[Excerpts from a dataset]
────────────────────────────────────────

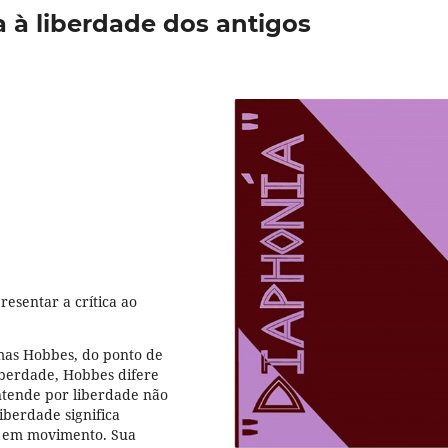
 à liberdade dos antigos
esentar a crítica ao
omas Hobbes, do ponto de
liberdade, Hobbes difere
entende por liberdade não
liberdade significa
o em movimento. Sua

────────────────────────────────────────

Write the records out exactly, dropping every image.

 à liberdade dos antigos
esentar a crítica ao
omas Hobbes, do ponto de
liberdade, Hobbes difere
entende por liberdade não
liberdade significa
o em movimento. Sua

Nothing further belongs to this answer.